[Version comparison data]

______________________________

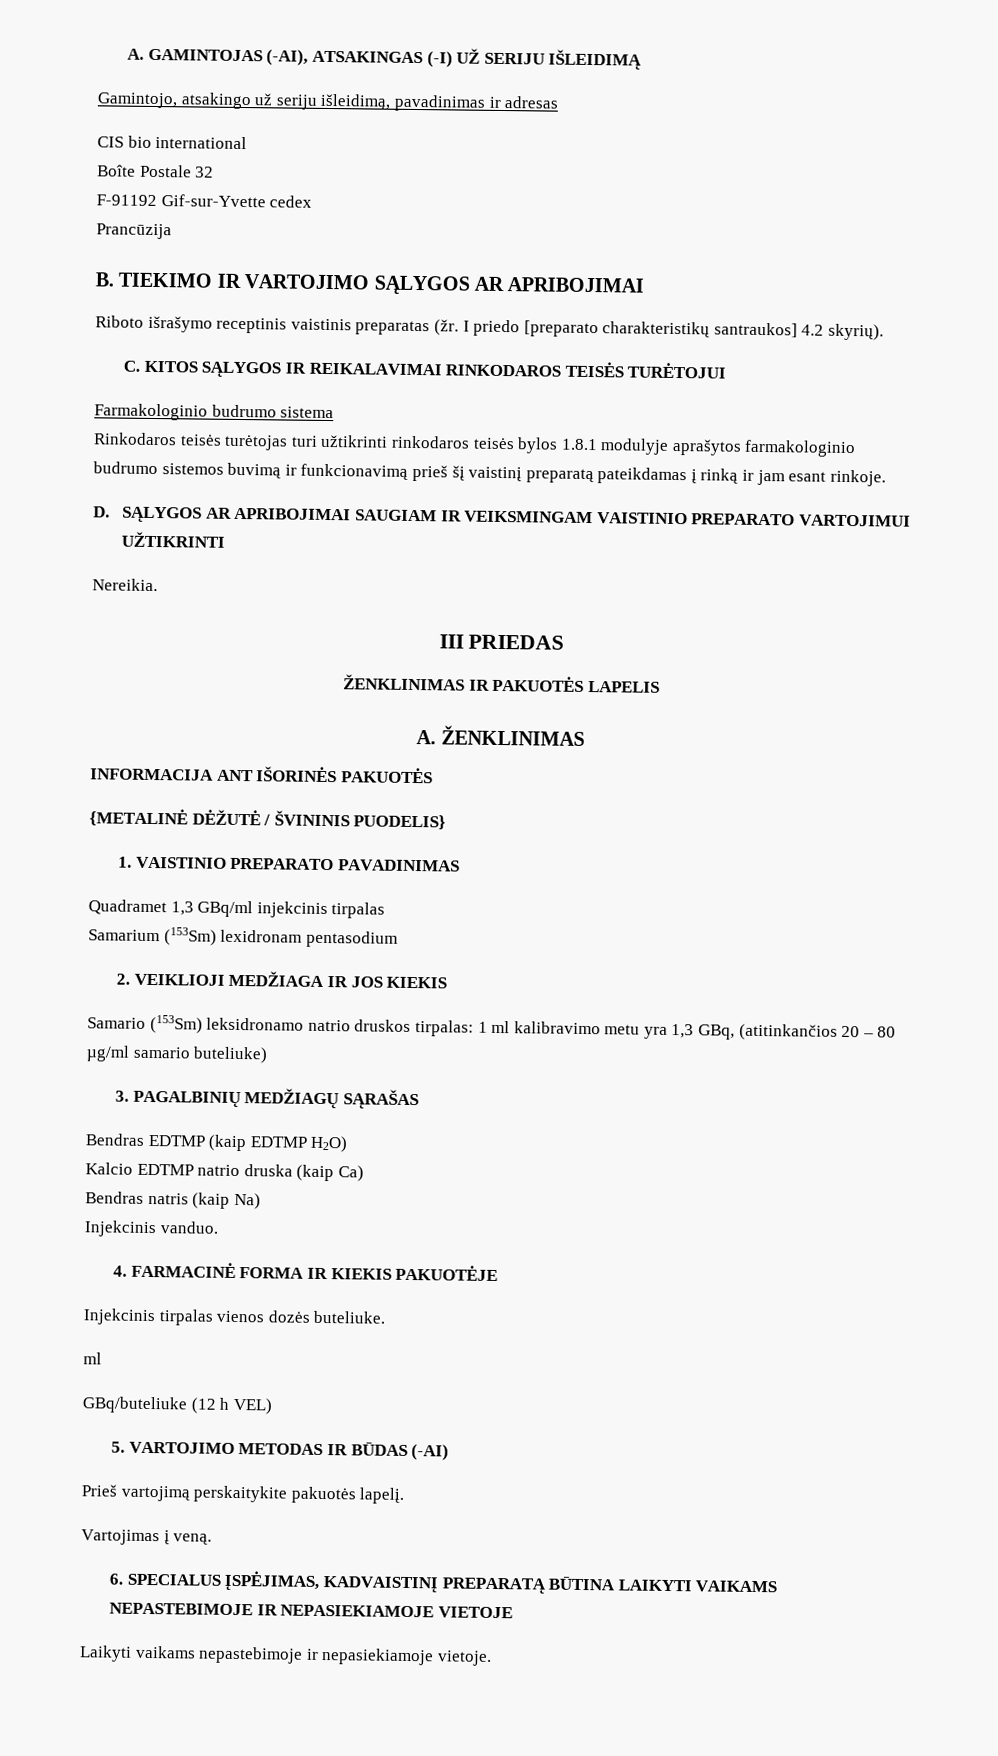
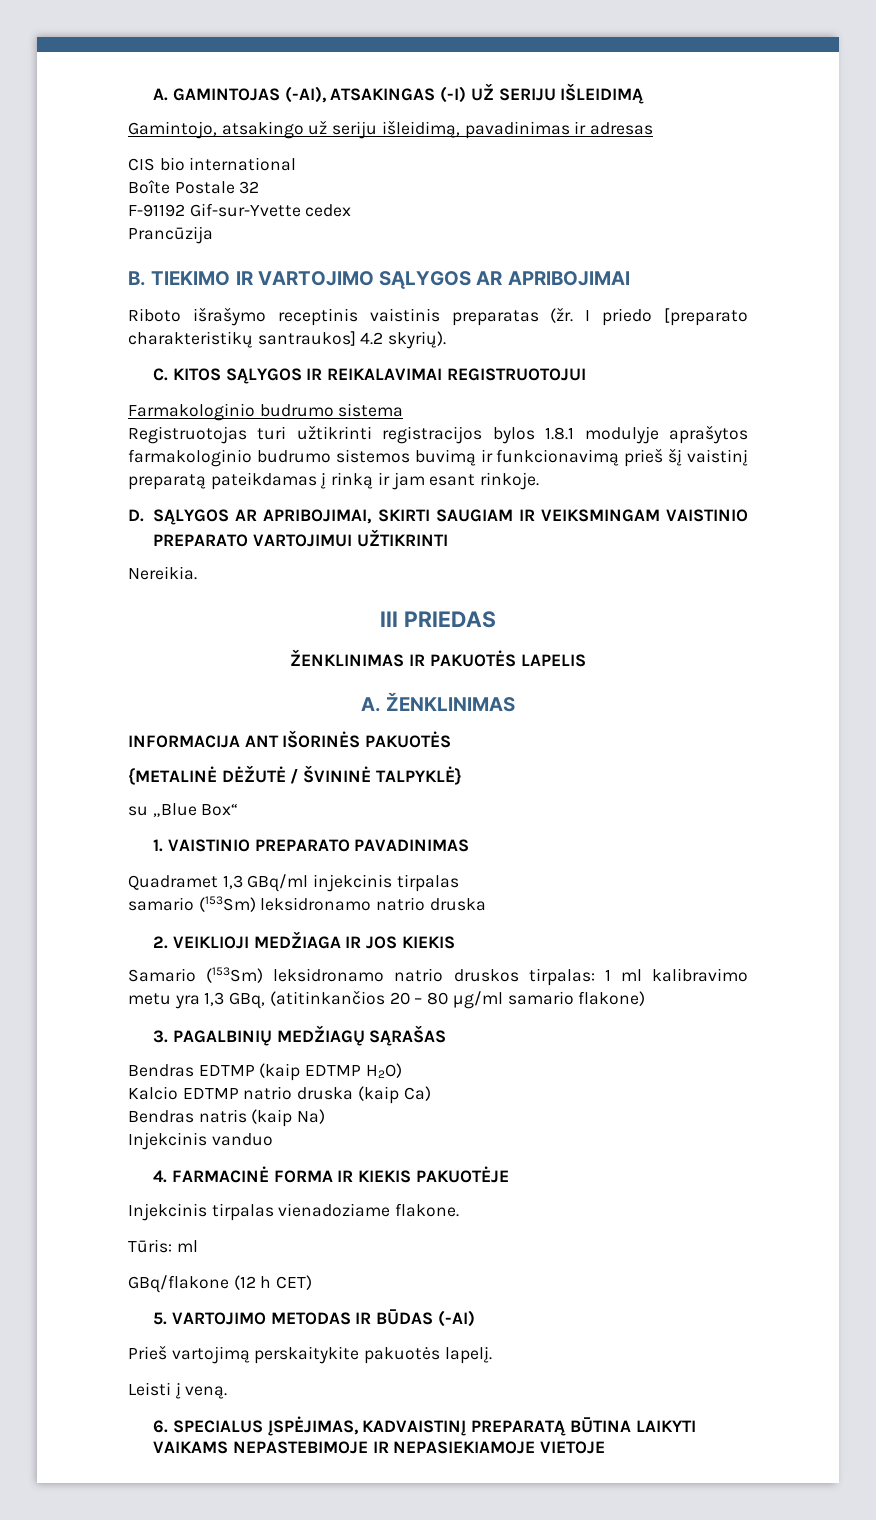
[445,361,727,379] RINKODAROS TEISĖS TURĖTOJUI -> [446,368,586,381] REGISTRUOTOJUI
[93,432,515,451] Rinkodaros teisės turėtojas turi užtikrinti rinkodaros teisės -> [128,425,483,444] Registruotojas turi užtikrinti registracijos
[234,507,352,521] APRIBOJIMAI -> [263,509,430,524] APRIBOJIMAI, SKIRTI
[273,810,447,830] ŠVININIS PUODELIS} -> [303,765,462,785] [128,803,239,817] ŠVININĖ TALPYKLĖ} // su „Blue Box“
[88,927,398,948] Samarium (153Sm) lexidronam pentasodium -> [128,896,486,912] samario (153Sm) leksidronamo natrio druska
[193,1046,269,1064] buteliuke) -> [578,991,646,1006] flakone)
[159,1221,219,1234] vanduo. -> [211,1133,273,1146] vanduo
[216,1310,386,1324] vienos dozės buteliuke. // -> [278,1203,460,1217] [128,1239,172,1253] vienadoziame flakone. // Tūris:
[82,1396,187,1414] GBq/buteliuke -> [128,1275,229,1293] GBq/flakone
[232,1397,272,1415] VEL) -> [276,1275,313,1290] CET)
[81,1529,160,1546] Vartojimas -> [128,1382,171,1396] Leisti
[79,1645,492,1666] // Laikyti vaikams nepastebimoje ir nepasiekiamoje vietoje. -> (606, 1447) none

______________________________

**Work required:** Every line with "flakone" in it should be copied from the entries above.

**Solution for this task:**
[193,1046,269,1064] buteliuke) -> [578,991,646,1006] flakone)
[216,1310,386,1324] vienos dozės buteliuke. // -> [278,1203,460,1217] [128,1239,172,1253] vienadoziame flakone. // Tūris:
[82,1396,187,1414] GBq/buteliuke -> [128,1275,229,1293] GBq/flakone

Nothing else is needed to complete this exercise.